Fortunately, technologies are emerging that can help optimize your current network and avoid an expensive upgrade. For example, CloudSwitch has a public IP address capability that provides direct access to cloud resources without having to go through the enterprise data center, avoiding what could otherwise be a huge bottleneck. Rather than relying on the Internet connection to the data center, cloud deployments can take advantage of the aggregate bandwidth of end users. This CloudSwitch feature also allows enterprise firewalls and load balancing capabilities to run in the cloud so traffic can flow smoothly and securely. In addition, companies like Citrix, F5, Riverbed, and Cisco are developing software versions of their WAN optimization technologies that can be deployed in the cloud. Their innovations in compression, de-duplication, and other techniques will enable much more efficient data movement so you can make better use of the network you already have.
If you’re the head of IT or Application Development looking ahead to 2011, you probably have some great cloud pilots under your belt, and you’re evaluating moving into the cloud in production mode.
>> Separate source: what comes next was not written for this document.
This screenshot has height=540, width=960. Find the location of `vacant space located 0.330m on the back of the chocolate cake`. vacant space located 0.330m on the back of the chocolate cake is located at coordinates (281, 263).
Just remember that bandwidth is something you’ll need to think about and prepare for.
CloudSwitch has been thinking about these issues, and together with our partners we’re working on solutions to ensure optimum bandwidth for the cloud. Emerging technologies will allow you to meet the bandwidth demands required by production applications, so you can scale out your cloud footprints without building out your corporate network, leveraging the investments you’ve already made.